• Exercise instructions
Wherever a line in the records contains the word "Left", return that line.

..............................

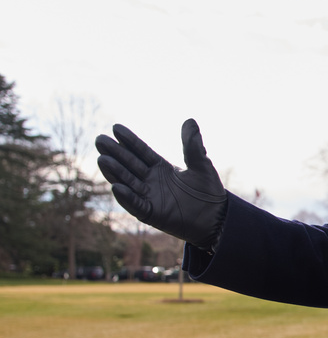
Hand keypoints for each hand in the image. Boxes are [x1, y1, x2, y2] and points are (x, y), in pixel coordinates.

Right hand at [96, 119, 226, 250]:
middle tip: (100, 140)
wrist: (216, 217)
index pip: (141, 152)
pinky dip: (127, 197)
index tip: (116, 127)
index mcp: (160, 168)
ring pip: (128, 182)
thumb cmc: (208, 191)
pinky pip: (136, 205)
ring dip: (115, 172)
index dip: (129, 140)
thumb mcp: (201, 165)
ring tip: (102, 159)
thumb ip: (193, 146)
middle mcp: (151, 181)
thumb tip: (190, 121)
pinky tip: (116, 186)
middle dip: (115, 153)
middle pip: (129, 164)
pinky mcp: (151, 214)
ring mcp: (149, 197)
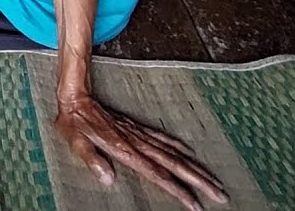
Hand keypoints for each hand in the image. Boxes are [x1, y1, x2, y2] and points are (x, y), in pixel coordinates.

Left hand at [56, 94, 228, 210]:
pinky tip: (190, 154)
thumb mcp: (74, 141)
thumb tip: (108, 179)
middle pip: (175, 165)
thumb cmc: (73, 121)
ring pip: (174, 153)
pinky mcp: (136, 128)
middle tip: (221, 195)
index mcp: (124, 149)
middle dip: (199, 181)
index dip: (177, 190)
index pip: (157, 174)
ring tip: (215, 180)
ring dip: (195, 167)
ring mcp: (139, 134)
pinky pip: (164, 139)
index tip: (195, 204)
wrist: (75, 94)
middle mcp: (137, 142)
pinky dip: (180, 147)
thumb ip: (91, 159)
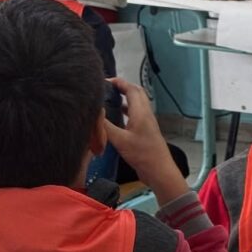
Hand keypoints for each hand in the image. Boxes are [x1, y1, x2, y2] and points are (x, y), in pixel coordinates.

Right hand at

..............................

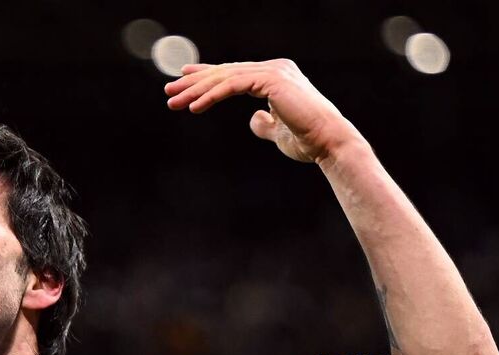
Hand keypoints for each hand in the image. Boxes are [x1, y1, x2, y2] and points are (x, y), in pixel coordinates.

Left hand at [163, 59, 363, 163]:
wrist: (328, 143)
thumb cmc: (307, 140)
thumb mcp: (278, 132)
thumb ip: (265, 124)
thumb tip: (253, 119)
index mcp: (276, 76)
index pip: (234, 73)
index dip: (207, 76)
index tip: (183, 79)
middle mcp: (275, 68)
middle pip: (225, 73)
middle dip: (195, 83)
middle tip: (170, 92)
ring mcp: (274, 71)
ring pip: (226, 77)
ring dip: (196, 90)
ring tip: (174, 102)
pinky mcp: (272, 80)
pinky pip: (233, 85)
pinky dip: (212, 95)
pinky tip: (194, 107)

..............................

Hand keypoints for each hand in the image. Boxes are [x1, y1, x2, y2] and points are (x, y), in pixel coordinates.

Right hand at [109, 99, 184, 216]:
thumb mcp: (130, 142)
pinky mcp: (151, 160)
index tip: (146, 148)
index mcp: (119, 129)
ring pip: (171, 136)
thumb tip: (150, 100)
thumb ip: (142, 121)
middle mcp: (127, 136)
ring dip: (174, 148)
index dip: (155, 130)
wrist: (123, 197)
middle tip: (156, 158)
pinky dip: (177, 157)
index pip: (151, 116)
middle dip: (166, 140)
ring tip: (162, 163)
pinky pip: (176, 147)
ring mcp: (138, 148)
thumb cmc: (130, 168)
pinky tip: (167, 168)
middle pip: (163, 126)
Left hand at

..............................

• Solution to the exercise
Left hand at [56, 94, 228, 210]:
Left hand at [163, 59, 363, 163]:
Left hand at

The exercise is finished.